The humanist tradition rests on an idea of the “human animal” that Giovanni Pico della Mirandola’s classic Oration on Human Dignity highlighted with exemplary elegance. This view – already questioned by Machiavelli, and re-elaborated by great Italian thinkers through the centuries (Tommaso Campanella, Giordano Bruno, and Giambattista Vico, among others) – reemerges in twentieth-century philosophical anthropology: human animals have an indeterminate nature, and cultures shape it.

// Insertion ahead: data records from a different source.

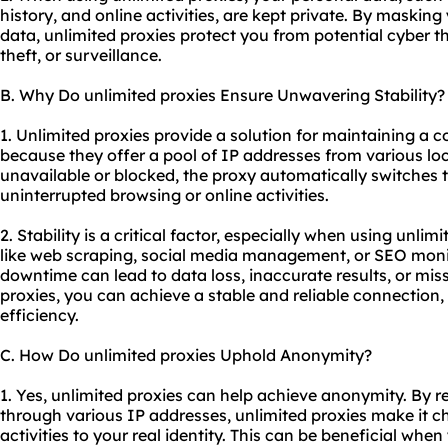
history, and online activities, are kept private. By maskin
data, unlimited proxies protect you from potential cyber th
theft, or surveillance.
B. Why Do unlimited proxies Ensure Unwavering Stability?
1. Unlimited proxies provide a solution for maintaining a c
because they offer a pool of IP addresses from various lo
unavailable or blocked, the proxy automatically switches 
uninterrupted browsing or online activities.
2. Stability is a critical factor, especially when using unlim
like web scraping, social media management, or SEO monit
downtime can lead to data loss, inaccurate results, or mis
proxies, you can achieve a stable and reliable connection
efficiency.
C. How Do unlimited proxies Uphold Anonymity?
1. Yes, unlimited proxies can help achieve anonymity. By re
through various IP addresses, unlimited proxies make it ch
activities to your real identity. This can be beneficial w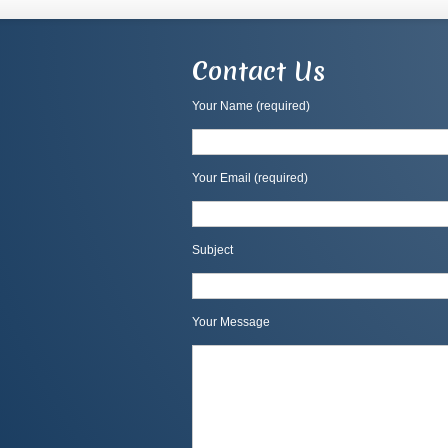
Contact Us
Your Name (required)
Your Email (required)
Subject
Your Message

Around 1960, there is an outburst of essays and reflections on ‘the crisis of culture’, both by some pupils of Martin Heidegger (Hannah Arendt, Günther Anders, Hans-Georg Gadamer, Herbert Marcuse), and by some members of the Frankfurt School (first of all, Theodor W. Adorno). In the same year, Jacques Lacan tackles in his seminar Freud’s essay on Civilization and its Discontents. Just four years later, in 1964, Susan Sontag gives a new picture of culture in her Notes on Camp.

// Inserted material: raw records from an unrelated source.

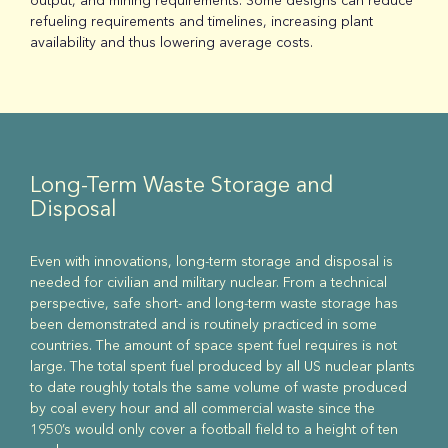
output, and mining requirements. Some designs can reduce
refueling requirements and timelines, increasing plant
availability and thus lowering average costs.
Long-Term Waste Storage and
Disposal
Even with innovations, long-term storage and disposal is
needed for civilian and military nuclear. From a technical
perspective, safe short- and long-term waste storage has
been demonstrated and is routinely practiced in some
countries. The amount of space spent fuel requires is not
large. The total spent fuel produced by all US nuclear plants
to date roughly totals the same volume of waste produced
by coal every hour and all commercial waste since the
1950’s would only cover a football field to a height of ten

The openness to the world, the potentiality or virtuality highlighted as the ‘human condition’ by most of these authors, is not only a resource for human creativity. Our flexibility as humans is limited, our creativity can be put at the service of aggressive and deadly drives, our indeterminacy can become prey to new forms of exploitation. Today’s culture seems to oscillate between a desperate attempt at control, and a desperate desire to loose control. If nostalgia for a more balanced life of culture would be vain, culture cannot smoothen or hide its dark side, becoming pure entertainment. The price to pay would be a painful ‘return of the repressed’.